§ Description of the task
The lines to reproduce from the material below are those from the one containing "Breast MRI, one axial slice. Slice" through the one containing "63, 128, 169]", both included; write them out exactly and add nothing.

§ Entries supplied

· · · · · · ·

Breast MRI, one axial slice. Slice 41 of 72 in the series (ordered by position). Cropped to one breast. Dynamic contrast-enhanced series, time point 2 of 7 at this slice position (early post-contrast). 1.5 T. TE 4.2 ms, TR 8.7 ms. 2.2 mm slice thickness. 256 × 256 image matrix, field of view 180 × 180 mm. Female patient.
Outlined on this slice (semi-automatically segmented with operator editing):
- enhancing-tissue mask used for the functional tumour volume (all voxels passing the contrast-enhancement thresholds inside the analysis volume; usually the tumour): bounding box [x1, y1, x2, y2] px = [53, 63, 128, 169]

· · · · · · ·

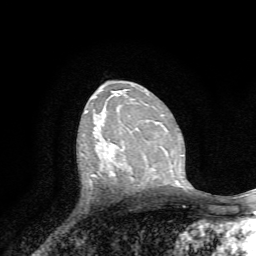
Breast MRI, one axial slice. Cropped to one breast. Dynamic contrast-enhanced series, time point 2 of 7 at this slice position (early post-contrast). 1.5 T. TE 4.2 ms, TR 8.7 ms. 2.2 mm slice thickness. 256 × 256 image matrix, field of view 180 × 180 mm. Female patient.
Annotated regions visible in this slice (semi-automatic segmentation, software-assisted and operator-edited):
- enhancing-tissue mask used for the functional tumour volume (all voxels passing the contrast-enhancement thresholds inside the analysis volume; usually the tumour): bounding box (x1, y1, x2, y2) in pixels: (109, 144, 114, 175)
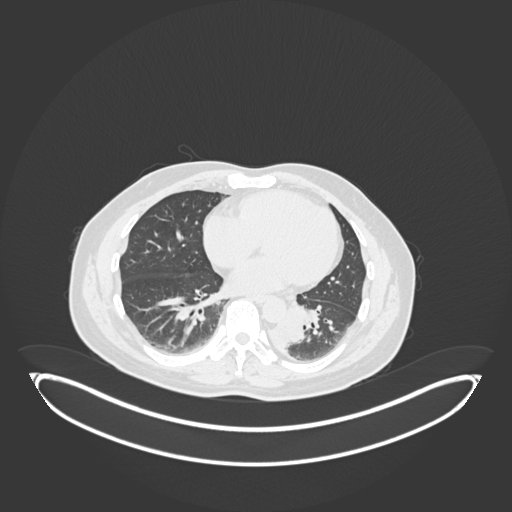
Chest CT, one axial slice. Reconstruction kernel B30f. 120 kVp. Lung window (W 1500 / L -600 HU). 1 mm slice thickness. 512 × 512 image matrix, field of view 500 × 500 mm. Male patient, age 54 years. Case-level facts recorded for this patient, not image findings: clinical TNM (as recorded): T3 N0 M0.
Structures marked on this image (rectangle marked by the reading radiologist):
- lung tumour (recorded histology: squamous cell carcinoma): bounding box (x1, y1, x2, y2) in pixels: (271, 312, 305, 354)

· · · · · · ·

§ Expected output
Breast MRI, one axial slice. Slice 41 of 72 in the series (ordered by position). Cropped to one breast. Dynamic contrast-enhanced series, time point 2 of 7 at this slice position (early post-contrast). 1.5 T. TE 4.2 ms, TR 8.7 ms. 2.2 mm slice thickness. 256 × 256 image matrix, field of view 180 × 180 mm. Female patient.
Outlined on this slice (semi-automatically segmented with operator editing):
- enhancing-tissue mask used for the functional tumour volume (all voxels passing the contrast-enhancement thresholds inside the analysis volume; usually the tumour): bounding box [x1, y1, x2, y2] px = [53, 63, 128, 169]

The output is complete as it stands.